Let $P_{t}$ denote the residual polynomials related to the cyclical heavy ball methodology at iteration $t$. By our definition of the residual polynomial in Half 1, the sequence of residual polynomials admits the recurrence
start{equation}
start{aligned}
&P_{t+1}(lambda) = (1 + mother – {coloration{colorstepsize}h_{bmod(t, 2)}} lambda) P_{t}(lambda) – mother P_{t-1}(lambda)
&P_0(lambda) = 1,,quad P_1(lambda) = 1 – frac{stepzero}{1 + mother}lambda,.
finish{aligned}label{eq:residual_cyclical_recurrence}
finish{equation}
What makes this recurrence totally different than different’s we’e seen earlier than is that the phrases that multiply the earlier polynomials rely upon the iteration quantity $t$ by way of the step-size ${coloration{colorstepsize}h_{bmod(t, 2)}}$ .
This is sufficient to break the earlier proof approach.

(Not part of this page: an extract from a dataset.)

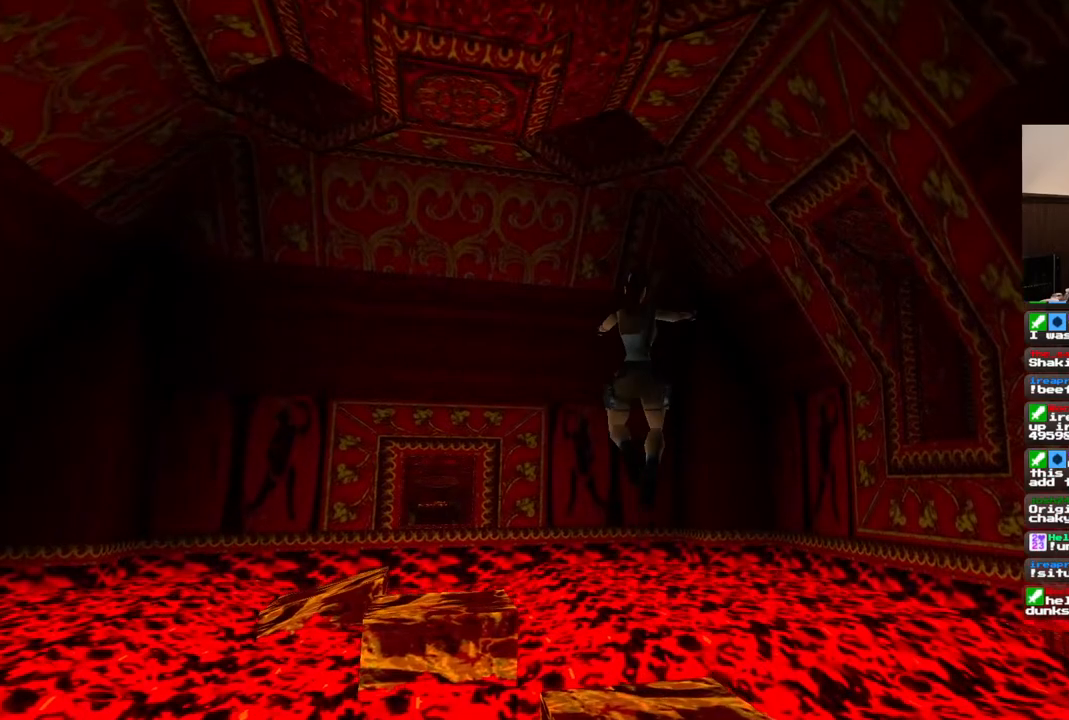
{"dt_ms": 500, "buttons": [], "left_stick": "center", "right_stick": "center", "events": [[100, "SQUARE", "up"], [133, "DPAD_LEFT", "down"], [383, "DPAD_LEFT", "up"], [417, "DPAD_UP", "up"]]}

Fortunately, we will eradicate the dependency on the iteration quantity by chaining iterations in a method that the recurrence jumps two iterations as an alternative of 1.
Evaluating the earlier equation at $P_{2t + 2}$ and fixing for $P_{2t + 1}$ offers
start{equation}
P_{2t + 1}(lambda) = frac{P_{2t + 2}(lambda) + mother P_{2t}(lambda)}{1 + mother – steponelambda},.
finish{equation}
Utilizing this to interchange $P_{2t+1}$ and $P_{2t-1}$ within the unique recurrence eqref{eq:residual_cyclical_recurrence} offers
start{equation}
frac{P_{2t + 2}(lambda) + mother P_{2t}(lambda)}{1 + mother – steponelambda} = (1 + mother – stepzero lambda) P_{2t}(lambda) – mother left(frac{P_{2t}(lambda) + mother P_{2t-2}(lambda)}{1 + mother – steponelambda} proper),,
finish{equation}
which fixing for $P_{2t + 2}$ lastly offers
start{equation}label{eq:recursive_formula}
P_{2t + 2}(lambda) = left( (1 + mother – stepzerolambda)(1 + mother – stepone lambda) – 2 mother proper) P_{2t}(lambda) – mother ^2 P_{2t – 2}(lambda),.
finish{equation}
This recurrence expresses $P_{2t+2}$ when it comes to $P_{2t}$ and $P_{2t – 2}$. It is therefore a recurrence for less than even iterations, however it has one enormous benefit with respect to the earlier one: the coefficients that multiply the earlier polynomials now do not rely upon the iteration quantity.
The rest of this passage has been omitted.